The Soil Dance
In Iran there are many special religious ceremonies held each year. The most important one for Iranians comes in Moharam [roughly the western Feb./March], the first month of the Islamic calendar when on the 10th day of the month Imam Hussein, the third Imam, and 72 of his followers were killed for their beliefs. His family was captured by the enemy army. This day marks the beginning of Ashura. Every year during this month Muslims mourn to keep alive the memory of the Imam and his martyrdom. The mourning rituals of Ashura are very different in each part of Iran. Ceremonies have grown out of the history and culture of each region over the centuries.
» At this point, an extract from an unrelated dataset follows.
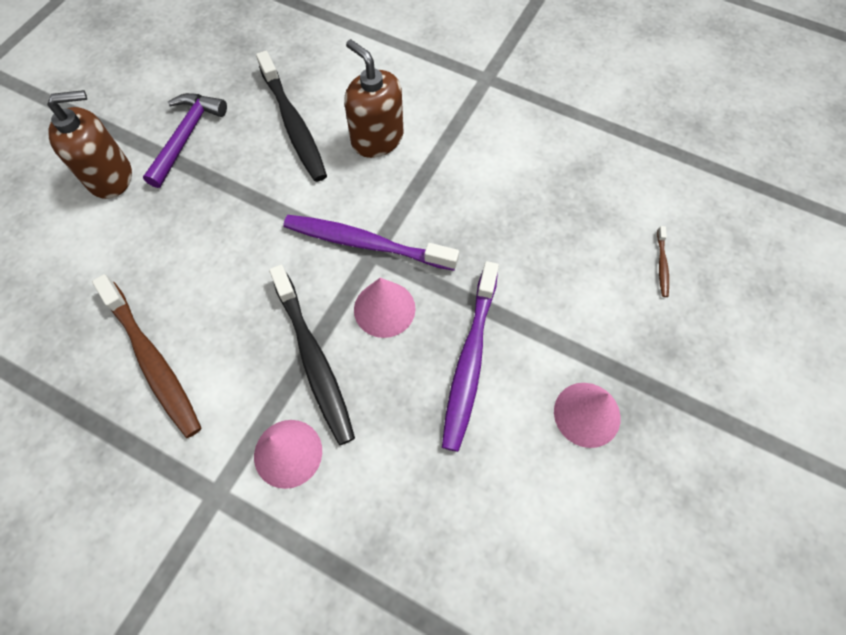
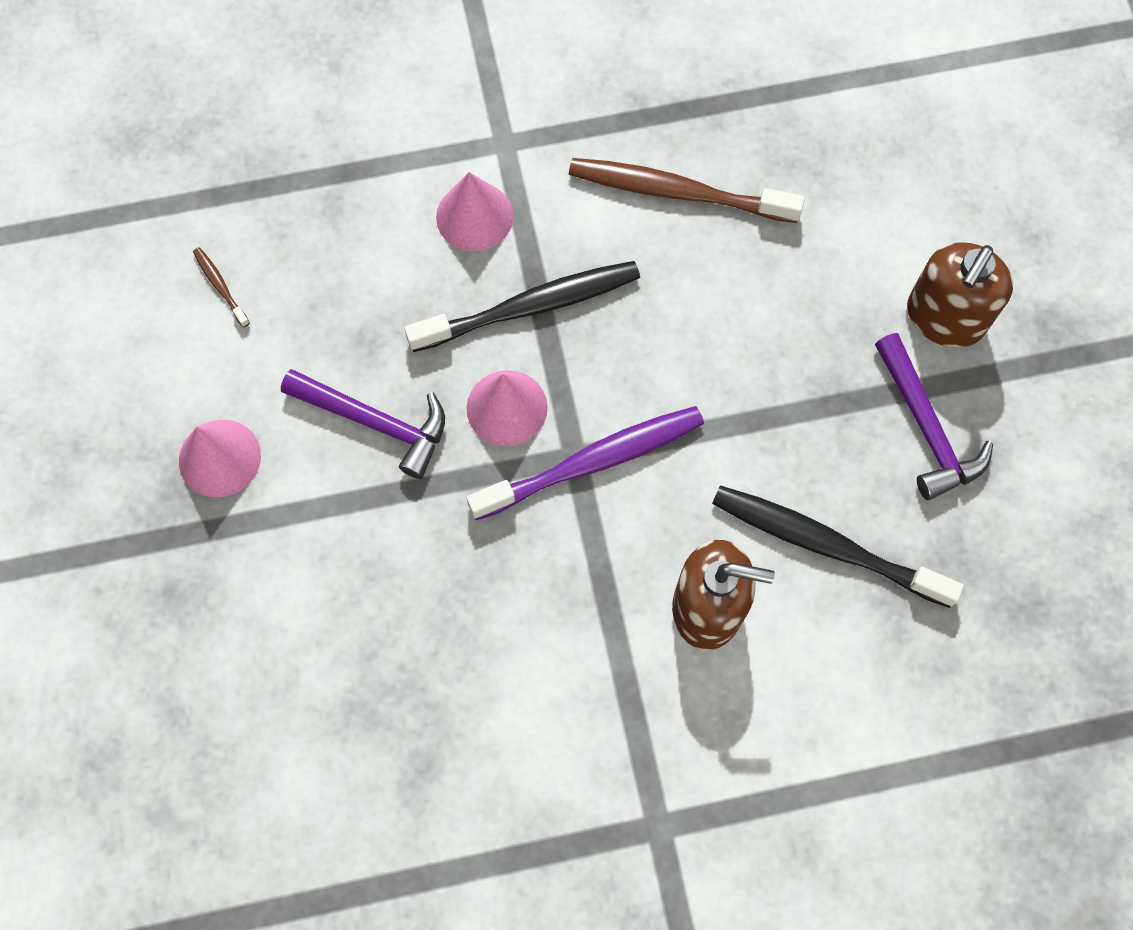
camera: 140 degrees right, 5 degrees up
black toothbrush [269,265,355,445] -> black toothbrush turned 135 degrees clockwise [404,261,640,352]
purple toothbrush [442,261,499,452] -> purple hammer [281,369,445,479]
brown toothbrush [657,226,669,297] -> brown toothbrush moved to [193,247,250,328]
In this particular place, men make pools of mud by digging dirt out of the ground and returning some of the loose soil, mixed with water, creating mud baths. The sight of the men moving around the brown pools, scooping up the mud and slapping it on to themselves begins to look like a dance. For me, they were dancing with the earth. A fire is started and they stand around it until the sun rises, as the mud dries and tightens its grip on their bodies.
The men said, "When we coat ourselves with the rough mud we remember that we were created from the earth's soil. When we draw together around the fire, we all mourn. We believe that God is in the society and not in the individual; we know that we need each other."
One local man named "Sayed" had accompanied me. He insisted that I go to his home rather than the hotel. This was fortunate because I could be closer to the people. They shared their ideas more comfortably in private than in public. I experienced firsthand both their laughter and the tears in their eyes.
I believe that everything in the world is dancing, from the earth dancing around the sun to a single leaf drifting to the ground. Dancing releases me from my body and I try to get closer to the soul. Dancing and mourning share this because they both release the soul from its cage.
There are two problems facing these rituals: first, while they are often covered, the internal media does not use the images, and second, the influence of the mass media has gradually eroded these unique rituals. How will children learn to appreciate their native culture in a world of media, big business and world trade? Most Iranians know nothing about Khorramabadi's ceremony and the philosophy behind it. Maybe it is our duty not to let rituals such as these be forgotten.